Opvallend veel jonge cabinetards keren terug van hun
lunchpauze, sommige keurig opgedirkt, anderen flamboyant, jeans, geruit blauw
hemd zonder das. Ze letten al lang niet meer op de vlaggen. De meeste lachen,
misschien weten ze meer. Niemand haast zich bij de lopende zaken.
Een Hollandse klas zit bovenaan de trappen vóór het
standbeeld van de Belgische Martelaren. Eén meisje wil indruk maken op de
jongens, ze heeft de neiging snel corpulent te gaan worden en moet veel meer
moeite doen dan de blonde stoot wat verder, zij zit nonchalant naast een resem
aanbidders die zich allen vergeefs uitsloven. Zij reageert enkel op de veel te
jonge leraar in zijn roodgeruit hemd. Hij heeft wat van de jonge Rutger Hauer, maar met bruine lokken,
het maakt hem niet minder onweerstaanbaar voor de jonge meiden uit zijn klas.

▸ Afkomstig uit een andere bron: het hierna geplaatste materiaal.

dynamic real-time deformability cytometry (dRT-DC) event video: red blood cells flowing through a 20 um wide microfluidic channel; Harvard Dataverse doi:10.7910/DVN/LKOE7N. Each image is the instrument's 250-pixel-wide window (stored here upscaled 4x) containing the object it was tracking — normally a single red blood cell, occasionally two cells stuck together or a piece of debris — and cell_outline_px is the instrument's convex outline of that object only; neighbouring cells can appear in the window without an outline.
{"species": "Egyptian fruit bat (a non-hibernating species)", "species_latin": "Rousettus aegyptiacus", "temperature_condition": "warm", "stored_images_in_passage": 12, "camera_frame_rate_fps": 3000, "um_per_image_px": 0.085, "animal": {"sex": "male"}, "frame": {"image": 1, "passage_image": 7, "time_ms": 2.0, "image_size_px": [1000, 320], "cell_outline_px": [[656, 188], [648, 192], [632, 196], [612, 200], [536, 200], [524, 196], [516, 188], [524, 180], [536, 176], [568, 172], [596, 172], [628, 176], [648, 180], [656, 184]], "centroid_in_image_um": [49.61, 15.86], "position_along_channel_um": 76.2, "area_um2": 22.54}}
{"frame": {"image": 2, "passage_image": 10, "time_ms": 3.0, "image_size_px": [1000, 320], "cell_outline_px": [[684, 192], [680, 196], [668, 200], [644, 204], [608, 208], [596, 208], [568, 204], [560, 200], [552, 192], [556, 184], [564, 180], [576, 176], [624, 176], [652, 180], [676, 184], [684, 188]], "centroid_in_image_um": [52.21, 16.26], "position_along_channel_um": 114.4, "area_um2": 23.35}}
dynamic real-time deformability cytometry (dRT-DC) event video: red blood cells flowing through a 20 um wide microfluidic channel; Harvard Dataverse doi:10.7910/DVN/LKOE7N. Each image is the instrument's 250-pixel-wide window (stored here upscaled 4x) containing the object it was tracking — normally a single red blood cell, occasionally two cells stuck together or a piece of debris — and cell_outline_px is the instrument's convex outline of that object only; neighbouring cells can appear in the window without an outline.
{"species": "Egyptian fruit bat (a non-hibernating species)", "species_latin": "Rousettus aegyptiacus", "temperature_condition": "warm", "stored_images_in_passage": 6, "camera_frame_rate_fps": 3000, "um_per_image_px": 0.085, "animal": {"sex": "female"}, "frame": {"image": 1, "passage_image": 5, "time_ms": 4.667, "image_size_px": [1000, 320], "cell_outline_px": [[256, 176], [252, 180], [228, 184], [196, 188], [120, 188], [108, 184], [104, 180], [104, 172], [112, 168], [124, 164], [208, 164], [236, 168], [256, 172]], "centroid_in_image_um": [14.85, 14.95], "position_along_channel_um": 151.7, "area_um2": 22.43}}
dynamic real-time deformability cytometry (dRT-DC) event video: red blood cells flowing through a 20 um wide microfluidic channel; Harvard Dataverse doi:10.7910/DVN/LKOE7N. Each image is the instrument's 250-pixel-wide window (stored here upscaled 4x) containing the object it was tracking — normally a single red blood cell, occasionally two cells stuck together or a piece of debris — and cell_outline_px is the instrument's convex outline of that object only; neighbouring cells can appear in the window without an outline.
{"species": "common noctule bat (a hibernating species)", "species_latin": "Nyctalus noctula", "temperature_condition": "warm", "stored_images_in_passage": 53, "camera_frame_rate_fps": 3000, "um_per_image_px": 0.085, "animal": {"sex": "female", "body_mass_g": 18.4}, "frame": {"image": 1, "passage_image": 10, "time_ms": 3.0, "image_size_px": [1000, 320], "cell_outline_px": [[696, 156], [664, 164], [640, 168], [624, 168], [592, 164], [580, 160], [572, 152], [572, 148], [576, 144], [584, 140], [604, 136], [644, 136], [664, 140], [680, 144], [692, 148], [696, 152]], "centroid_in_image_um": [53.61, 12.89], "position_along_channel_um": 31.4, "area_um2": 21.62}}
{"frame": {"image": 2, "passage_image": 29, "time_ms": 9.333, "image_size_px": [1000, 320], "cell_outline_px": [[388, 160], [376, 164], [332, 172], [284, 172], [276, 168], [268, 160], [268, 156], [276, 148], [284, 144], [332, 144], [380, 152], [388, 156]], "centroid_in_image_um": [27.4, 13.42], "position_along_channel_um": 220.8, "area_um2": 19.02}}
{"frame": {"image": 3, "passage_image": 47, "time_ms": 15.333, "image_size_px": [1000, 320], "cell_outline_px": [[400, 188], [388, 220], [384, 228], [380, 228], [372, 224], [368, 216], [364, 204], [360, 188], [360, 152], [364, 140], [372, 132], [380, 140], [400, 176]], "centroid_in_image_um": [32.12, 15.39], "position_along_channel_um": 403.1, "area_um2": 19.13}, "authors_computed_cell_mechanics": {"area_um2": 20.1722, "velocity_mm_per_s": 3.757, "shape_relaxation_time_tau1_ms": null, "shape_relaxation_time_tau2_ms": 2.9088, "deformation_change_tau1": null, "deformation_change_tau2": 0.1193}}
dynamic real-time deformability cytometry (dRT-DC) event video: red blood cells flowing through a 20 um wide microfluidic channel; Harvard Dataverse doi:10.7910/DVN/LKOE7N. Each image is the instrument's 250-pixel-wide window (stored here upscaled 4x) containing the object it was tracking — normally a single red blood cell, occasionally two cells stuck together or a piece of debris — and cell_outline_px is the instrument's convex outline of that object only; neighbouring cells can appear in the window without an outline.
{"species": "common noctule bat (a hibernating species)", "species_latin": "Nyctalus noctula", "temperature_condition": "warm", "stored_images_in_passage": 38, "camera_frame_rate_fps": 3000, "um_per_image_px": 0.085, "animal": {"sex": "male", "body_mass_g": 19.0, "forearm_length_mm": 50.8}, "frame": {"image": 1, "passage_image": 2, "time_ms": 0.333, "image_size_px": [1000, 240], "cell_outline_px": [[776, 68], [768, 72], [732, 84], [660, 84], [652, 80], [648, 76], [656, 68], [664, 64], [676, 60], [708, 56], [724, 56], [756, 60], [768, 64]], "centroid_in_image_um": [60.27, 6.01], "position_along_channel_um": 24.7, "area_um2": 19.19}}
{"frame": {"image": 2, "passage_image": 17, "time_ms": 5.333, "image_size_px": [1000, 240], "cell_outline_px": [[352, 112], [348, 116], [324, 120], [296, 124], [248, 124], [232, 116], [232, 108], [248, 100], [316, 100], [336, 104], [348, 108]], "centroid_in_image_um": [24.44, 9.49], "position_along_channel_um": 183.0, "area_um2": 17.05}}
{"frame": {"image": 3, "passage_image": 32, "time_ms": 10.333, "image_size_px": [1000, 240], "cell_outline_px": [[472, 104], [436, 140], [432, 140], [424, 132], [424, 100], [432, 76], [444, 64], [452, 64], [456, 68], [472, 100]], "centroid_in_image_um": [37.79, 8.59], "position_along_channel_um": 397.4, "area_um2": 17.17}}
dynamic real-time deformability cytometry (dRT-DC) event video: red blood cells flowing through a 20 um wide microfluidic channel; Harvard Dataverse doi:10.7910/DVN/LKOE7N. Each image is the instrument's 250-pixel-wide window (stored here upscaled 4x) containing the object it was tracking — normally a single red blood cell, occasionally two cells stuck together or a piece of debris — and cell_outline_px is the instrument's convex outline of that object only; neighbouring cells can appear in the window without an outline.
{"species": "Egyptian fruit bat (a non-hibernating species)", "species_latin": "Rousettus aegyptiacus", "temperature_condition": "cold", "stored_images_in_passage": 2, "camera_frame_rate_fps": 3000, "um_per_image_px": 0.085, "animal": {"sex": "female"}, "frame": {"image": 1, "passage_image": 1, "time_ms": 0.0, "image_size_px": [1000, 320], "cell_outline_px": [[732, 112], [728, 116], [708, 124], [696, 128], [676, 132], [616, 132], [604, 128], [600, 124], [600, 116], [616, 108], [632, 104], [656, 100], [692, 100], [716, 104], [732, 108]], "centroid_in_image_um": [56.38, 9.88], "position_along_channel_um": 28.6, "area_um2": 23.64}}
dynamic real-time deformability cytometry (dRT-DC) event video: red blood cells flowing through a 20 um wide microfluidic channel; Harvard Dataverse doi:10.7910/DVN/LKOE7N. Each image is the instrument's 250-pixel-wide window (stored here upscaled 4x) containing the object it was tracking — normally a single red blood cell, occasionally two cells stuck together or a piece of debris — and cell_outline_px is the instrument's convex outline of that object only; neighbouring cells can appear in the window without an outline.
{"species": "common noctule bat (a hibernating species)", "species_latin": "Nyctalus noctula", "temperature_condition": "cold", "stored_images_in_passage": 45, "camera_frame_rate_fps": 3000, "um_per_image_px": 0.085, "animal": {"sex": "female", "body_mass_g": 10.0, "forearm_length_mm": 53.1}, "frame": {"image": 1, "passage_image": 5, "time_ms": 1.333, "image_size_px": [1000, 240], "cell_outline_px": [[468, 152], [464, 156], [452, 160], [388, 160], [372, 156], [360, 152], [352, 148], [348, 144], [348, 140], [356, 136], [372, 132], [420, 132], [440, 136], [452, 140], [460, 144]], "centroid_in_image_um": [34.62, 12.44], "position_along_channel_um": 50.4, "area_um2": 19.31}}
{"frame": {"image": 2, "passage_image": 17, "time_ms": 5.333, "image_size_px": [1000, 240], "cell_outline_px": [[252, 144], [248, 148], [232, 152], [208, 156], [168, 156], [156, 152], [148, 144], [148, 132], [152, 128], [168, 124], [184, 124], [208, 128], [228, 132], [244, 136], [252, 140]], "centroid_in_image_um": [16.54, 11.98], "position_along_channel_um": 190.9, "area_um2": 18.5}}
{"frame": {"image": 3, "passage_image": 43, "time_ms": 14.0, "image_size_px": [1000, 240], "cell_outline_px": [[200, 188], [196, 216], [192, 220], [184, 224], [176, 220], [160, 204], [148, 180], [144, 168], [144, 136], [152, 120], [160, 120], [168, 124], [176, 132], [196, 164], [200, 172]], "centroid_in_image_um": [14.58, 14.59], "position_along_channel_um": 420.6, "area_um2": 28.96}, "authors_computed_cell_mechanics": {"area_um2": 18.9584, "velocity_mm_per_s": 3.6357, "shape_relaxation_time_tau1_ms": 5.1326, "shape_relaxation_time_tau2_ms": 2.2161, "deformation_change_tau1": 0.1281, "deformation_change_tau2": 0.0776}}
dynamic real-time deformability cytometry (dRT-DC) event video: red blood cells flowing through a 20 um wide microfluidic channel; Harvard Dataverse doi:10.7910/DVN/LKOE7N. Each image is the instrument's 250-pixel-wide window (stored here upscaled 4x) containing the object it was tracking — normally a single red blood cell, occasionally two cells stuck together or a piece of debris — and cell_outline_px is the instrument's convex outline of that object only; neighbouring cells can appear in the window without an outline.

De blonde daagt hem uit als hij wat mompelt, hij staat recht
achter de lange rij op de trappen. Zij lacht, hij reageert grinnikend, dan zij
opnieuw. Charmeur, maar met mate, hij moet de kerk in het midden houden, net
genoeg belangstelling tonen, gul maar ingehouden en vooral gespreid. Hij stuurt
zijn pupillen de stad in, in groepjes van drie, vier, het vertrekpunt is het
monument van de Belgische onafhankelijkheid. Ook hen ontgaat het vlaggenspel,
de Belgische vlag is nu haast helemaal opgerold.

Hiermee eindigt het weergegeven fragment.